(Layout element annotations)
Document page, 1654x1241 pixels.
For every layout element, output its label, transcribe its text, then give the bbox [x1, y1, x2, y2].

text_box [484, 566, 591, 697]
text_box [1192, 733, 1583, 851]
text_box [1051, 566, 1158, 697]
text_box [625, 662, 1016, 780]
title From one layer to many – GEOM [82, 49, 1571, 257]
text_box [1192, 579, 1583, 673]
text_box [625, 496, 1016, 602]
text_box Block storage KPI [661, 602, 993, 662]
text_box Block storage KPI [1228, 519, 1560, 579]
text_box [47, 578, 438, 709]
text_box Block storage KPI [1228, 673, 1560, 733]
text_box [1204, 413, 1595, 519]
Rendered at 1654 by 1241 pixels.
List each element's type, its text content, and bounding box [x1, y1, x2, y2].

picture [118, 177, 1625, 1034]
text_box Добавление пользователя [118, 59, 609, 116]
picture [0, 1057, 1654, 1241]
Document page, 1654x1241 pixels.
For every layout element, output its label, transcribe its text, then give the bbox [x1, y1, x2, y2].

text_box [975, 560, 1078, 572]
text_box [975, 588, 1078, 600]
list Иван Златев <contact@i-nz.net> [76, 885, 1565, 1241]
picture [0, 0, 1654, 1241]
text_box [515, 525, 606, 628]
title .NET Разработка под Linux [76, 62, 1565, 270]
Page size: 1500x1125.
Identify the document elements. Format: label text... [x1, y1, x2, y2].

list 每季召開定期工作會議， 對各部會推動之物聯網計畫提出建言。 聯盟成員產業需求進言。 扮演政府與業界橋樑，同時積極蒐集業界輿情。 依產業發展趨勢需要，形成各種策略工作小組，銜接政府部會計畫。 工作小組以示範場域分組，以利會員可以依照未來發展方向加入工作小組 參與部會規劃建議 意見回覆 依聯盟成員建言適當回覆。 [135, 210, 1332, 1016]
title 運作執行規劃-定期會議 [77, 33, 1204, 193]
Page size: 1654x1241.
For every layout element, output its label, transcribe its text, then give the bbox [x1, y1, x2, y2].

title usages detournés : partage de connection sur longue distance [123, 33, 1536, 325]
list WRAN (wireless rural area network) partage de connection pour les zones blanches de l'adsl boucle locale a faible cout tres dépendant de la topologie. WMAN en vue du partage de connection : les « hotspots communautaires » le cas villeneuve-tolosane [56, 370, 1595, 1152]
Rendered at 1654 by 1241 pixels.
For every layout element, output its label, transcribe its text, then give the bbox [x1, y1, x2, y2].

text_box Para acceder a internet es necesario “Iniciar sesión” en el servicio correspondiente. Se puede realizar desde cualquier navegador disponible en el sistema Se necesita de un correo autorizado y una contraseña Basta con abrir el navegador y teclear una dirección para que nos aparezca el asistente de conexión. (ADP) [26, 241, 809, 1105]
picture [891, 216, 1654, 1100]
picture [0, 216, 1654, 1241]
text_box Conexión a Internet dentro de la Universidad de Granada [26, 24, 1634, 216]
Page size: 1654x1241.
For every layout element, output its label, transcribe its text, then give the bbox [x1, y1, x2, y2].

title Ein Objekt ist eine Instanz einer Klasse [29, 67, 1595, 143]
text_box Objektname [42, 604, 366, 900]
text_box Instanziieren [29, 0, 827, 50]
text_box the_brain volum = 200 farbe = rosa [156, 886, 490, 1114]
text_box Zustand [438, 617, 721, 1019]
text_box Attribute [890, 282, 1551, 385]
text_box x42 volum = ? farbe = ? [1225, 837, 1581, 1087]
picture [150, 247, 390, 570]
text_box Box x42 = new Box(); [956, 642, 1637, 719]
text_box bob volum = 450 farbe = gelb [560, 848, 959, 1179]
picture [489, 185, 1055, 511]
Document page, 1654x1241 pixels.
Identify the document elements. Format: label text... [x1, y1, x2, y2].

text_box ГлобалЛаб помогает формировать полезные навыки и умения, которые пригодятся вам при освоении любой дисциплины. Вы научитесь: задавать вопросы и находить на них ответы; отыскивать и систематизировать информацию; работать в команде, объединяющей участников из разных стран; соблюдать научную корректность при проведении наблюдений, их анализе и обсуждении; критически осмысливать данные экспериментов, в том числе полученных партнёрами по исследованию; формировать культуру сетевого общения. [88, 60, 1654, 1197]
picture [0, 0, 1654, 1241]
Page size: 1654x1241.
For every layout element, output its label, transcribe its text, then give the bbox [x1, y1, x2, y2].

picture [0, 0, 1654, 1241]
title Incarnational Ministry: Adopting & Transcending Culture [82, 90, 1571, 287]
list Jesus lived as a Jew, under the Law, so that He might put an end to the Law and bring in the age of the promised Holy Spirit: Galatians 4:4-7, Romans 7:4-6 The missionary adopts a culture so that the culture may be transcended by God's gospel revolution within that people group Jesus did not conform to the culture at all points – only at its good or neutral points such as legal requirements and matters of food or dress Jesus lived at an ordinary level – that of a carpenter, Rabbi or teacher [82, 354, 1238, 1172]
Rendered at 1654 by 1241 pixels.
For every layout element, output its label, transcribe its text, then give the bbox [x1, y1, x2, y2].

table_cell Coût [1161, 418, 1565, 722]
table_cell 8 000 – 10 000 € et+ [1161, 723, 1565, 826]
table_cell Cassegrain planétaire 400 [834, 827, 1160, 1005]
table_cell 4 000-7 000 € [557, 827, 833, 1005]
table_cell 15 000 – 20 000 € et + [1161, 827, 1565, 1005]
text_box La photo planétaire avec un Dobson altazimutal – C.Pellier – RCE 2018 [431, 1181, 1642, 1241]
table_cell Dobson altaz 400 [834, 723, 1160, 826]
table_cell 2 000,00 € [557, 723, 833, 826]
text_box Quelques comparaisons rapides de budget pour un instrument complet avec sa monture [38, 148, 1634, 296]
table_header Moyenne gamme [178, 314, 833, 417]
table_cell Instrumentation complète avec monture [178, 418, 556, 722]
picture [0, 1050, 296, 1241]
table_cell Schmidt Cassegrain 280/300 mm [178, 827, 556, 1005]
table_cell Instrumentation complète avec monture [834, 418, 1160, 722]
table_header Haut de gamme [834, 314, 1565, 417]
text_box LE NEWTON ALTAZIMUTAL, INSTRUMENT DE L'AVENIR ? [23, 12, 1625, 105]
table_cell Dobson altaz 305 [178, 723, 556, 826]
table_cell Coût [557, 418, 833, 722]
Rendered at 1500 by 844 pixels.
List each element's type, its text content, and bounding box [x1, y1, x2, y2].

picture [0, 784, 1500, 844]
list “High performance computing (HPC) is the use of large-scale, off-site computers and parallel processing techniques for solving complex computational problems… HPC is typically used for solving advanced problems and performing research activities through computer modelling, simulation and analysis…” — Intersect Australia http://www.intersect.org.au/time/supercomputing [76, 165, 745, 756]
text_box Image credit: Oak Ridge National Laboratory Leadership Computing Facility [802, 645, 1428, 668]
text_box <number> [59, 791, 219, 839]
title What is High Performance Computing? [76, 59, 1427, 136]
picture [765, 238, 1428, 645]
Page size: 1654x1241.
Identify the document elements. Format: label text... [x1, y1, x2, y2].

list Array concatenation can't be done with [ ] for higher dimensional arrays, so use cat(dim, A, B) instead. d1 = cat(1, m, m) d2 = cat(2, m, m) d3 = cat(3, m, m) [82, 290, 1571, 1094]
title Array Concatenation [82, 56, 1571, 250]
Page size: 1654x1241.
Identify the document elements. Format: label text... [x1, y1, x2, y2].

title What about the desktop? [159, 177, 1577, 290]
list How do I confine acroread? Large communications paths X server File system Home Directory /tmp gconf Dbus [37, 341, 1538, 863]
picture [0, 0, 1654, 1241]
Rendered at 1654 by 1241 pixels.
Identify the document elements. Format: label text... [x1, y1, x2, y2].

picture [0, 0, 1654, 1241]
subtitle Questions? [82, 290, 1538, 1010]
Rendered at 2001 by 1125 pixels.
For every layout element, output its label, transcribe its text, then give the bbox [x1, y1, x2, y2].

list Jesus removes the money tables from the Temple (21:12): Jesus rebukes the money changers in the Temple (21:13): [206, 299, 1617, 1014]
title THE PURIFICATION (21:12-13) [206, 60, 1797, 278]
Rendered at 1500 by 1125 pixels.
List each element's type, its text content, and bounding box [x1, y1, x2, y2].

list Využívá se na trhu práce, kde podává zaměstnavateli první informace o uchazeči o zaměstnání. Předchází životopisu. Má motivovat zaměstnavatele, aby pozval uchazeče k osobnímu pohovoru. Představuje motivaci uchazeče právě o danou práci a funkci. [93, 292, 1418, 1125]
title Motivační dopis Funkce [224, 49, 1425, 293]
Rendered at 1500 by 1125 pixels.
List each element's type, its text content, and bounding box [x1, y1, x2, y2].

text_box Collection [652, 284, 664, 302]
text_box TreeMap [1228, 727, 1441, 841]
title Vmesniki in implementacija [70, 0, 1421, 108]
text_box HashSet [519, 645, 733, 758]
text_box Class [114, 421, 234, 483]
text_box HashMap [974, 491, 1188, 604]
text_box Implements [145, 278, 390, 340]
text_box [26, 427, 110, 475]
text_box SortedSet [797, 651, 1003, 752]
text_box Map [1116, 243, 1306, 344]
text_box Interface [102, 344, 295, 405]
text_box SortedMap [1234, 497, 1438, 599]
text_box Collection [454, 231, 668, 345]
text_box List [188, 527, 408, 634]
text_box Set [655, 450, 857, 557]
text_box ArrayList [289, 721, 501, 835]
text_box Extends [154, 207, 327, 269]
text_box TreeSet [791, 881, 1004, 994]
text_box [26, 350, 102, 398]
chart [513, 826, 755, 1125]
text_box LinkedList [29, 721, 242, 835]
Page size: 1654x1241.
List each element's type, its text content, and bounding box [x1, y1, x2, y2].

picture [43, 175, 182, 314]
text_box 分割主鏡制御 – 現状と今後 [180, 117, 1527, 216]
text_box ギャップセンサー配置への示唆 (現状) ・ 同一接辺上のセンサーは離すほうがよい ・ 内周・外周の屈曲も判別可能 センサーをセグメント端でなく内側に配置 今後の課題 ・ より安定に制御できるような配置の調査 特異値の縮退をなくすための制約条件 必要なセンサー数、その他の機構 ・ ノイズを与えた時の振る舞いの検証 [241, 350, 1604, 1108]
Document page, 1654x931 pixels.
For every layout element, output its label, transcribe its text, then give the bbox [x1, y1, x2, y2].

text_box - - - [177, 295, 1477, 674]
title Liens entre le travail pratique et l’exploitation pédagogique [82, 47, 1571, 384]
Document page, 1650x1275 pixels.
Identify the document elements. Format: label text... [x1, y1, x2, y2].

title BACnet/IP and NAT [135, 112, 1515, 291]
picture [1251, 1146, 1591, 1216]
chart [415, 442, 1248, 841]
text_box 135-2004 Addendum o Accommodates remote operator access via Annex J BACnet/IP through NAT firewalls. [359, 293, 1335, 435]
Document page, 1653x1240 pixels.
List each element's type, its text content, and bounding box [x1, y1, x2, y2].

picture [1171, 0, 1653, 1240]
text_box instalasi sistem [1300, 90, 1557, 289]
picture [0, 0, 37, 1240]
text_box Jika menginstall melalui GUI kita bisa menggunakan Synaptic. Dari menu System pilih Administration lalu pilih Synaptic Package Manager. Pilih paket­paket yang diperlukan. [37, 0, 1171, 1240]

* [Task]:
Copy the lines above word for word, from the first line through the line containing "text_box [625, 662, 1016, 780]", including both.

* [Solution to the exercise]:
Document page, 1654x1241 pixels.
For every layout element, output its label, transcribe its text, then give the bbox [x1, y1, x2, y2].

text_box [484, 566, 591, 697]
text_box [1192, 733, 1583, 851]
text_box [1051, 566, 1158, 697]
text_box [625, 662, 1016, 780]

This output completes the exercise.